We have no objections to the removal of the existing 21st century low-performance extension.
With regards to the proposed single-storey extension in ashlar and glazing, we feel this could be an acceptable addition which mostly utilises the existing extension’s footprint (with some proposed increase), and the use of glazing will ensure a lighter, more contemporary approach to the rear of a listed building. We would, however, highlight that this extension would completely obscure the first floor bedroom window, whereas the existing extension is situated beneath the sill; we would therefore recommend an extension design which is better tailored to preserve and enhance original features of merit on the main late 17th/early 18th century building body.

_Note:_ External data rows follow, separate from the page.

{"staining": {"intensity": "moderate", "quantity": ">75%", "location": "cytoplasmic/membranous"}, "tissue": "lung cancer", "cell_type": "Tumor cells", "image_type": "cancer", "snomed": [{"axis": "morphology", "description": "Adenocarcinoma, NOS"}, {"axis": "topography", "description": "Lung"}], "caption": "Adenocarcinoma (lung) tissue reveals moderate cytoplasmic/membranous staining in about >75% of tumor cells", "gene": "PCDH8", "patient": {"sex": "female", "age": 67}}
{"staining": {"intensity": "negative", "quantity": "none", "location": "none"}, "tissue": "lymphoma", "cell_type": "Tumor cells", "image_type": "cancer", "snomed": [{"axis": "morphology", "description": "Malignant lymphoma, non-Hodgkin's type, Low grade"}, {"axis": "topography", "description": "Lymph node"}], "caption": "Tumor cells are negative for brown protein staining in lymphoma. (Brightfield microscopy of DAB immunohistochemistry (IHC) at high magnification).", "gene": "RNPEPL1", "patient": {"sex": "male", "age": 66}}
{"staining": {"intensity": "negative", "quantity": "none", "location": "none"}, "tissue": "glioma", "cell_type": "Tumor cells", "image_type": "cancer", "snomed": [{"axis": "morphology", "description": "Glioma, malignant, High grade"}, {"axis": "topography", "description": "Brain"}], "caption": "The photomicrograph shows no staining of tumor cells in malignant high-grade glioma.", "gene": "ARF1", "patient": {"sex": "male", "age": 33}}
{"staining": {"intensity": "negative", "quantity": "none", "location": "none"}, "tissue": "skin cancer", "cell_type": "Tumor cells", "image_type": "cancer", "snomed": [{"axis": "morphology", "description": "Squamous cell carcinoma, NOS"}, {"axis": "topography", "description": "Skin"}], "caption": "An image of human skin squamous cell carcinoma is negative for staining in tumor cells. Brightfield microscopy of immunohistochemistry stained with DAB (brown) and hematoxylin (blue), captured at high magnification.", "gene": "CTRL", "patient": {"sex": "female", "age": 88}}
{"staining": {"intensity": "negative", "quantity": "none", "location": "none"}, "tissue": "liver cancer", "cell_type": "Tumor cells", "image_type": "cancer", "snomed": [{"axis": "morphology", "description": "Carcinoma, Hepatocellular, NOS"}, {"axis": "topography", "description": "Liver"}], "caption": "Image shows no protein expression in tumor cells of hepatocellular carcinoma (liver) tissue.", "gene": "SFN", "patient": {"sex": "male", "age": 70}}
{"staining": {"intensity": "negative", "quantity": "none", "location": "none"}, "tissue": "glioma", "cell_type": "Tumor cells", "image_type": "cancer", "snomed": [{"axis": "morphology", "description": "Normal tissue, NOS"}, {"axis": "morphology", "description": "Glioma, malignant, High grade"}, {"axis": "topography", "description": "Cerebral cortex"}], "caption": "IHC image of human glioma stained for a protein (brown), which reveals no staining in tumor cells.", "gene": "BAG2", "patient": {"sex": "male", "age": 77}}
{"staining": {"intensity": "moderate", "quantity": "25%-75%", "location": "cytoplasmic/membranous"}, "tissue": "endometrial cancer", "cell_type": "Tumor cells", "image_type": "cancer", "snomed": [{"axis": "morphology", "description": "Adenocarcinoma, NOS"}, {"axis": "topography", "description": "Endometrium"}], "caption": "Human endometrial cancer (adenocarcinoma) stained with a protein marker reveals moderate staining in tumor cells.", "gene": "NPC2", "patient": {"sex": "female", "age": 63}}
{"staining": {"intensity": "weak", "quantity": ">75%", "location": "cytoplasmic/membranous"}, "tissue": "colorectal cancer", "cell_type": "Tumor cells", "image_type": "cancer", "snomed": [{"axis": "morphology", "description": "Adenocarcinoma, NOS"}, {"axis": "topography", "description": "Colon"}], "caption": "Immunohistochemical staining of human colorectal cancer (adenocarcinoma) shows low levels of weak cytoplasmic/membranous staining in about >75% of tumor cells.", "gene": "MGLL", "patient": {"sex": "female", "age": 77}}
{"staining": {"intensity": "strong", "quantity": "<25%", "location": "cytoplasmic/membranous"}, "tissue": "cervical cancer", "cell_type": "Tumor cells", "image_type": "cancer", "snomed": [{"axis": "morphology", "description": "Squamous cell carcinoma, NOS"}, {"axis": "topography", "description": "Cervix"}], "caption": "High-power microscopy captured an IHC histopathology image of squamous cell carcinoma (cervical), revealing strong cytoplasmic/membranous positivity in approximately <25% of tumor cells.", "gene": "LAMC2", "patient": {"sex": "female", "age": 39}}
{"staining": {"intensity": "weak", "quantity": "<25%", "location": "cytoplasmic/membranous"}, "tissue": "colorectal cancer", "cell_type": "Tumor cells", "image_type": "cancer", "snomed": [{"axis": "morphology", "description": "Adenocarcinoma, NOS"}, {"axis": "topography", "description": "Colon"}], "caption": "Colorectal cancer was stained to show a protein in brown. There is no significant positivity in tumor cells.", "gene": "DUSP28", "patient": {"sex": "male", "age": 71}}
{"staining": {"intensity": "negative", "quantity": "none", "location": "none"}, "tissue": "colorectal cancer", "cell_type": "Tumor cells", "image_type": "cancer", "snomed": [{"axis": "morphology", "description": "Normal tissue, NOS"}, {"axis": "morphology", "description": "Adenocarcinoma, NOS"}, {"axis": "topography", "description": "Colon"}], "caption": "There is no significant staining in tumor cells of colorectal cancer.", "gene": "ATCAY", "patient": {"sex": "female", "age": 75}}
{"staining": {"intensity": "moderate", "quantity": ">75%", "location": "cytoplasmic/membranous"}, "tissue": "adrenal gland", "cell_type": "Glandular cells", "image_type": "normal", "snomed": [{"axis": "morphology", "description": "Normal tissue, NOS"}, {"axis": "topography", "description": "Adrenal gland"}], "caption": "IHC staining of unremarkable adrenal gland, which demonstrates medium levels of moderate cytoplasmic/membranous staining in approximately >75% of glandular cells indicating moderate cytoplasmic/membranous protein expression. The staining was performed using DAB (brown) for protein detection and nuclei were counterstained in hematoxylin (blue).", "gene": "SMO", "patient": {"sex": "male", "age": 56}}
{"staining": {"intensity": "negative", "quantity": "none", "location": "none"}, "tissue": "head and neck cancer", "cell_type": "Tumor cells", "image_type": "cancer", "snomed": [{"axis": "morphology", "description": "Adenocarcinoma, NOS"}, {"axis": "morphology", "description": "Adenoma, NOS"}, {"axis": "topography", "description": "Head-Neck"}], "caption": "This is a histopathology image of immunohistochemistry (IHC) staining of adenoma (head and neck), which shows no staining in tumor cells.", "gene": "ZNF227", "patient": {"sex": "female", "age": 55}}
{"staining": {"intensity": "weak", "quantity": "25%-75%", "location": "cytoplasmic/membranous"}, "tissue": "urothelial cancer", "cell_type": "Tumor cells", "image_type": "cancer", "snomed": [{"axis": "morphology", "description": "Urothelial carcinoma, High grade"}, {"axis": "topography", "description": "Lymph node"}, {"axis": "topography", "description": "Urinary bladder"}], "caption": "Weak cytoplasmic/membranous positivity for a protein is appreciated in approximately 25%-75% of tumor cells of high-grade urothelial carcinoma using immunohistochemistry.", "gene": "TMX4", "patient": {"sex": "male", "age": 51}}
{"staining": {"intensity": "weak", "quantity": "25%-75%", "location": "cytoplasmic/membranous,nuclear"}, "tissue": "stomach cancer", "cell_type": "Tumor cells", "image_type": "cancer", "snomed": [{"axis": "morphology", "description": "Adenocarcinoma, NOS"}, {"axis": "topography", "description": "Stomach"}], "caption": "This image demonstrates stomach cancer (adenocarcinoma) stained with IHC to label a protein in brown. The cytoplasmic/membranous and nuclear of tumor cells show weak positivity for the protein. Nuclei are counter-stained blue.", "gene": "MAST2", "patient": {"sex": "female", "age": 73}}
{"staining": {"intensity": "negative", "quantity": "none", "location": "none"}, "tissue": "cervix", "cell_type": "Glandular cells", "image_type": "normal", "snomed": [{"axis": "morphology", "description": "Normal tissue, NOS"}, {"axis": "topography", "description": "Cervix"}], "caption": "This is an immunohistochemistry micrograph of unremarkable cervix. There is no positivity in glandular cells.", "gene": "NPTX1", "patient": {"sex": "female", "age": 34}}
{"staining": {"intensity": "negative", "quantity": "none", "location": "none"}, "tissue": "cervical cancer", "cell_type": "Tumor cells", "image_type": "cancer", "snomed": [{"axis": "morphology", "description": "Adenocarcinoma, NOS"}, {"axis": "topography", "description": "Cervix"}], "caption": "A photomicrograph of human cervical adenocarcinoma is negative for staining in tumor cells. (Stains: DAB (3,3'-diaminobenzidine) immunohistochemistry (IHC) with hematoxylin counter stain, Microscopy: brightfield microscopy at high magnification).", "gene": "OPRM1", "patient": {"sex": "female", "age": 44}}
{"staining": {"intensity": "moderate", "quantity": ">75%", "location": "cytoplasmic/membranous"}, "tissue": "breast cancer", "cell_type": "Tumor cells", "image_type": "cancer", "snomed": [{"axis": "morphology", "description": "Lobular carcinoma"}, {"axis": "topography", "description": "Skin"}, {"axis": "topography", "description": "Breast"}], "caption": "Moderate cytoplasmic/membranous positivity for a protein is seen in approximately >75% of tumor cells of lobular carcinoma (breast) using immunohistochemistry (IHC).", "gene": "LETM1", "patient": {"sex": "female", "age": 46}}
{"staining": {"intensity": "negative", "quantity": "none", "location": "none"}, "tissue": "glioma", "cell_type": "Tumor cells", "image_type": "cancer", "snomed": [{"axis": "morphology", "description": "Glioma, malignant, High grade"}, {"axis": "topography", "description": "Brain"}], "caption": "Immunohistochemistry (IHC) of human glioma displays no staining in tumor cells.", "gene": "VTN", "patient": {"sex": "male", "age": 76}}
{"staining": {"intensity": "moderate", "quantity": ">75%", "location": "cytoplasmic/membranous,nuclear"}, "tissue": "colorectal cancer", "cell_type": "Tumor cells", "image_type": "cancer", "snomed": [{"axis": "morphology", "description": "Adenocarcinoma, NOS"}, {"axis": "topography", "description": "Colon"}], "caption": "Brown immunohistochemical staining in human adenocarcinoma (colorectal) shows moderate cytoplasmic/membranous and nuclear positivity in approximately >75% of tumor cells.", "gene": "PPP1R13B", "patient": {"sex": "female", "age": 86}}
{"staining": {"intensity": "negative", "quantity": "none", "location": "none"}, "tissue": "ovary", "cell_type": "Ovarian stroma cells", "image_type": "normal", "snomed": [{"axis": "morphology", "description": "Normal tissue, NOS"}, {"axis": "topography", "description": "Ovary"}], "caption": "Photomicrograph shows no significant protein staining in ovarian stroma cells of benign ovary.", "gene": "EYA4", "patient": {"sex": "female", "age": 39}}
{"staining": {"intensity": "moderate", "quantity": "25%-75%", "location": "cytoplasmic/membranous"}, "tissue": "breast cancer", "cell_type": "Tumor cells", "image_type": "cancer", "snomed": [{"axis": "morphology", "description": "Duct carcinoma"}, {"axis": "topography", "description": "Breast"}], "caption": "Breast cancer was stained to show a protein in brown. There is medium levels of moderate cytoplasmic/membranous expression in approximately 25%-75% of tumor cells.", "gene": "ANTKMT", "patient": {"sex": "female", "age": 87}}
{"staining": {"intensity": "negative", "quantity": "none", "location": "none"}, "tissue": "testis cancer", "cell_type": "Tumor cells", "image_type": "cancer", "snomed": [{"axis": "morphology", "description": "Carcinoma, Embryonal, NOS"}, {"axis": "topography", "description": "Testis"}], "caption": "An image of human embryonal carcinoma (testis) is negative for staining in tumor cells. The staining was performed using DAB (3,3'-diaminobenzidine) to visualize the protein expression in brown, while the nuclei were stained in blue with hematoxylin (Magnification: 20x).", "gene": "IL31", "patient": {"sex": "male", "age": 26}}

However, the Trust feels that the addition of a glazed mezzanine floor will result in direct harm to the appearance of both Grade II Priory House, and the attached Grade II listed cottages. We feel that the height of the mezzanine will challenge the height of the early 19th century extension and close off views of the extension’s currently exposed gable end, whilst obscuring features which the D&A/Heritage Statement highlight as “of high significance and also sensitive to change”, such as the unusual oval window and associated religious stone detailing. Whilst the frameless glass box has been selected to “facilitate views of significant 19th century details”, this will instead close off views of the external walls of the 19th century extension and limit their external readability as part of the building’s original envelope.
Furthermore, the mezzanine will ride up high over the flush eaves of the original roof, therefore obscuring the aesthetic continuity of the roofline across the three main cottages which clearly delineates the early, original plan form of the terrace. It will ultimately block the remaining view of the rear elevation of the original building, which we do not feel is suitably mitigated by the use of glass.
Therefore, we would strongly recommend that any rear extension is restricted to a single storey to preserve and enhance the remaining view of the original late 18th/19th century body of a Grade II listed building and the continuous shared roofline across all three cottages which visually highlights the terrace’s core historic plan form. Furthermore, we feel that the detailing of the early 19th century extension is of particular aesthetic and evidential interest due to its material illustration of the Priory House’s original association with Bath Abbey, and should remain exposed. We additionally feel it would be beneficial to consider an extension design which would better frame and reveal the first floor mullioned bedroom window, which appears to be an original feature.